# [SUPPLIED INFORMATION]
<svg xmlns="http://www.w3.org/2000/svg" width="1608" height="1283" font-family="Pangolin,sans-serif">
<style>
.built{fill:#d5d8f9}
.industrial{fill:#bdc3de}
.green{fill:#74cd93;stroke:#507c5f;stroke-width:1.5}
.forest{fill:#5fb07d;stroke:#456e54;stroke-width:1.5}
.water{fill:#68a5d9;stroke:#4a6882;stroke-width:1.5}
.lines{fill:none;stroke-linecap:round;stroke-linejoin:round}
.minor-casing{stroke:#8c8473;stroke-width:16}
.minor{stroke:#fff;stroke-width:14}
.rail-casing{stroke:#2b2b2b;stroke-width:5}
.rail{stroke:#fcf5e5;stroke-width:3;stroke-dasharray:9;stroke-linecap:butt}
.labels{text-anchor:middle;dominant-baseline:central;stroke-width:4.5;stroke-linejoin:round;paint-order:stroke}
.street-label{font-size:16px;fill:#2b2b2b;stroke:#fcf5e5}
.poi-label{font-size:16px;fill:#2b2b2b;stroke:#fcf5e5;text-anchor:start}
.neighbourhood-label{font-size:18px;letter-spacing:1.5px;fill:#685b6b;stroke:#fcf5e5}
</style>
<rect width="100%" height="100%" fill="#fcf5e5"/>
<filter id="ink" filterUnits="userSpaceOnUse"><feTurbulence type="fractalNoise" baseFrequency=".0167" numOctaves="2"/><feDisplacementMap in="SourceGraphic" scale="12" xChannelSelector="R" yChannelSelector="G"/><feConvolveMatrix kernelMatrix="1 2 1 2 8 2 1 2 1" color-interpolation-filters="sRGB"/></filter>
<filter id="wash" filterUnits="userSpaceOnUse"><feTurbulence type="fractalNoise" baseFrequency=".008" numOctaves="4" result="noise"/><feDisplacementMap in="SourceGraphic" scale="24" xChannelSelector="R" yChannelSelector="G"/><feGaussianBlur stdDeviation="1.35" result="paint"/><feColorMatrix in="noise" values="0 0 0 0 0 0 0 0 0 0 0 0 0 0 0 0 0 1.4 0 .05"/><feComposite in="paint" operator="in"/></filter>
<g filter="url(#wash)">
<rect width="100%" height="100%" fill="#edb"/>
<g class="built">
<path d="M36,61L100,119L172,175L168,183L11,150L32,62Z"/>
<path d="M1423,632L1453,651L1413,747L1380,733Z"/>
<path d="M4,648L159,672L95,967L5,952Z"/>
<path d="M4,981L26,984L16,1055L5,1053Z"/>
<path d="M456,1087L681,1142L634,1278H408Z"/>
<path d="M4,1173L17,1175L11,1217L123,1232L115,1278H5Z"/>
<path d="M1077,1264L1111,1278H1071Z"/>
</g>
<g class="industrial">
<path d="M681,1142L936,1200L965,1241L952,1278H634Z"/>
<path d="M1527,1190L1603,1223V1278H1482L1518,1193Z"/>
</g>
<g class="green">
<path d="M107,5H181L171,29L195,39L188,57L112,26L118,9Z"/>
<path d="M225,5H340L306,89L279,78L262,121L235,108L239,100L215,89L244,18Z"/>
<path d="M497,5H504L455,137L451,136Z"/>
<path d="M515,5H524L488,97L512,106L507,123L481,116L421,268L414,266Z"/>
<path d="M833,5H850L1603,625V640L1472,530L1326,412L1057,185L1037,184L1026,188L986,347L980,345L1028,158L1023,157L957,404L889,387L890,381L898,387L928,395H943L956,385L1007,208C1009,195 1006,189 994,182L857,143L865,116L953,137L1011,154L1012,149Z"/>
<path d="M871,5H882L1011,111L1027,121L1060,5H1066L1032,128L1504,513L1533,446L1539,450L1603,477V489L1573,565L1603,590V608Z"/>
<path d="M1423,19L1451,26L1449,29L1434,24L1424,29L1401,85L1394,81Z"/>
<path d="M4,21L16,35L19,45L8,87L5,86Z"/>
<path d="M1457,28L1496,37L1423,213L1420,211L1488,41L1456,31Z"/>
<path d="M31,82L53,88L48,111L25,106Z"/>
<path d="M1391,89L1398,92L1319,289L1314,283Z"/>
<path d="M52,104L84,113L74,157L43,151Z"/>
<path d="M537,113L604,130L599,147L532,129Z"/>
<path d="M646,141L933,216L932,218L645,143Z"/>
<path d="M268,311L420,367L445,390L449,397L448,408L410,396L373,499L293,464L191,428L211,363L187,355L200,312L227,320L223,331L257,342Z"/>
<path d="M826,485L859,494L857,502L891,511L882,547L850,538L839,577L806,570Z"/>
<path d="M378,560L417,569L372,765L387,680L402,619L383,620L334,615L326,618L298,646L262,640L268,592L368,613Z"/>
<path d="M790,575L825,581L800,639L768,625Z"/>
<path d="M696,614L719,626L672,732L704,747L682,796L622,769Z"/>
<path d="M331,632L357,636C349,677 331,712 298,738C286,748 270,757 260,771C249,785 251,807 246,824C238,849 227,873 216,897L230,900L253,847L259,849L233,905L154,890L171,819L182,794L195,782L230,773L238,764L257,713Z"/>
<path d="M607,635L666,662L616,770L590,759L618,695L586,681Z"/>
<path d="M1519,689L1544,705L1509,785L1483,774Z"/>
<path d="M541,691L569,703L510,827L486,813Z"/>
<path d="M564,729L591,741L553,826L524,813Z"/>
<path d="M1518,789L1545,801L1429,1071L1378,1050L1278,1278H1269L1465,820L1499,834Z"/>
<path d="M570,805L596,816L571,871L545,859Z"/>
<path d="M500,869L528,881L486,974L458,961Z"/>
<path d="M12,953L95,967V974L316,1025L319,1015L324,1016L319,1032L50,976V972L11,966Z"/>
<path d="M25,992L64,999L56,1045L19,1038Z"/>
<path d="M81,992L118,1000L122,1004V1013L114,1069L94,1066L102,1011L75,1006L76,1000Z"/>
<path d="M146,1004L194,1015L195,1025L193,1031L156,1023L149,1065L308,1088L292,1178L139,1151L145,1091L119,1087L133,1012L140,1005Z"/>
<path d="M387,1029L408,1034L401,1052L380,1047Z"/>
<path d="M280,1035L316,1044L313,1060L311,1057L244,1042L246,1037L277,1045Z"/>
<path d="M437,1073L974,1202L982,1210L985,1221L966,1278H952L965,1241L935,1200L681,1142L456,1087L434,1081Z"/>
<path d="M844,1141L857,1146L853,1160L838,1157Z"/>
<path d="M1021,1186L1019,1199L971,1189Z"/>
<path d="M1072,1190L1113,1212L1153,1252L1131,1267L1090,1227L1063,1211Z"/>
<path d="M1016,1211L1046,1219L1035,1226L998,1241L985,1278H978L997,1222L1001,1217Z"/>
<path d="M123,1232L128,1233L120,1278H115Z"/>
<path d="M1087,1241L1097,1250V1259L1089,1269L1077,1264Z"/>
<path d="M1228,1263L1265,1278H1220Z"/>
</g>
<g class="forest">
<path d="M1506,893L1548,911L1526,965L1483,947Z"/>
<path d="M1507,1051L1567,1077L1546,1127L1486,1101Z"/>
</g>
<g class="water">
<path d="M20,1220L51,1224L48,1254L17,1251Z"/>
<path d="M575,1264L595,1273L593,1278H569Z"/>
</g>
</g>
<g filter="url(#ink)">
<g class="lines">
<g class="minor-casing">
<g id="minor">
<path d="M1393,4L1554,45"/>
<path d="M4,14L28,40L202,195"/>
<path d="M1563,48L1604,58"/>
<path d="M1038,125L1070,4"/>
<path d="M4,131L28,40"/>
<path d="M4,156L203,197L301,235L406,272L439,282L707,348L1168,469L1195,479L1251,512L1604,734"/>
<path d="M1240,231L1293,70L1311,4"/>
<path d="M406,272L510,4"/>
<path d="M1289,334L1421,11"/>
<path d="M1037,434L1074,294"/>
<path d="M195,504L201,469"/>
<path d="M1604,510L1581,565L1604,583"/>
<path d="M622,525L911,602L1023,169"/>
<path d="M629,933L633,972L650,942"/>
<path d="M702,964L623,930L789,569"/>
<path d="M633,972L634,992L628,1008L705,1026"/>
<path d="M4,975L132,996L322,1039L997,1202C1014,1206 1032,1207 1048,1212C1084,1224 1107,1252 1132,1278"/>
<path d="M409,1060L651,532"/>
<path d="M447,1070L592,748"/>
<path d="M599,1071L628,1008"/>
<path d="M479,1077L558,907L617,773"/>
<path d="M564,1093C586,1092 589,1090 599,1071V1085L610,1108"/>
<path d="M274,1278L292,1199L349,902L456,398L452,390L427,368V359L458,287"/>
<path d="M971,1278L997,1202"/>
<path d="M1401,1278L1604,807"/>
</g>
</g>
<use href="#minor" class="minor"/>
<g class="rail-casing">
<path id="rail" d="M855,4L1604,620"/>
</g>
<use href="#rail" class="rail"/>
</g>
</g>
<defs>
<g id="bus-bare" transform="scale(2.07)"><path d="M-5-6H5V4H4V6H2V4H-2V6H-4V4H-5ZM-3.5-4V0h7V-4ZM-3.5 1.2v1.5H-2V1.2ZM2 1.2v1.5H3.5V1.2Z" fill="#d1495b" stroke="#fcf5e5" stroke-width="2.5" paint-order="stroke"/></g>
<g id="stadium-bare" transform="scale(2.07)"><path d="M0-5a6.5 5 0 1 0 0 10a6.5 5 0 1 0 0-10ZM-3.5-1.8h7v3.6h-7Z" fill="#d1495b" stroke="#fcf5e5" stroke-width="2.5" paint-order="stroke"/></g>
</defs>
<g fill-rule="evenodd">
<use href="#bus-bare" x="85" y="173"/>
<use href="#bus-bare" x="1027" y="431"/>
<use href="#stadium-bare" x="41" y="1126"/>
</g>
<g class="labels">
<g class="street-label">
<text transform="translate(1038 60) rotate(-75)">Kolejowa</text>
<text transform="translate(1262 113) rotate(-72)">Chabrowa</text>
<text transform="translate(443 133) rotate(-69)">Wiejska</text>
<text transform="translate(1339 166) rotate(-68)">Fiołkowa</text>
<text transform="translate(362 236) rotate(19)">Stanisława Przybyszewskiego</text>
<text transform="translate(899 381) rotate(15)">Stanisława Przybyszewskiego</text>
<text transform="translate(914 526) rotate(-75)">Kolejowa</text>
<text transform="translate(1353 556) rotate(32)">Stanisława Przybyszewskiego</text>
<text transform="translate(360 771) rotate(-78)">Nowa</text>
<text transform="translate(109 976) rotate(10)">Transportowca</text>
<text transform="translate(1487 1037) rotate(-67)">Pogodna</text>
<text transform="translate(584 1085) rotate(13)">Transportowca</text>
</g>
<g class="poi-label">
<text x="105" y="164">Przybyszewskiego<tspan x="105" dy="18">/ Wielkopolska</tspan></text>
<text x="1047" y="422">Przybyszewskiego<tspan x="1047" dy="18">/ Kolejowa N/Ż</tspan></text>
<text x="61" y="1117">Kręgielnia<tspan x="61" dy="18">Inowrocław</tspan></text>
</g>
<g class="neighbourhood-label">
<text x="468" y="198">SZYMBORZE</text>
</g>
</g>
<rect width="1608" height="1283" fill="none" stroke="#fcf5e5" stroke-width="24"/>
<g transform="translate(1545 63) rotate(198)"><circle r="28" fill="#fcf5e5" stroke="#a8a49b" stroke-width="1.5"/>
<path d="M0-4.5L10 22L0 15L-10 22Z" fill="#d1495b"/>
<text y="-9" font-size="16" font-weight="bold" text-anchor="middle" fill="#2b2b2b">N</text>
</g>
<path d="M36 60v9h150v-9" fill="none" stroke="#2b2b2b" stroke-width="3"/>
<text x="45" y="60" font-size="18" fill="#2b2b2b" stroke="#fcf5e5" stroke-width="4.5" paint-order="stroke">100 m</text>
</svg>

# [TASK DESCRIPTION]
Filter the listing so that only lines holding the word "labels" remain, and copy those lines.

# [WORKED SOLUTION]
.labels{text-anchor:middle;dominant-baseline:central;stroke-width:4.5;stroke-linejoin:round;paint-order:stroke}
<g class="labels">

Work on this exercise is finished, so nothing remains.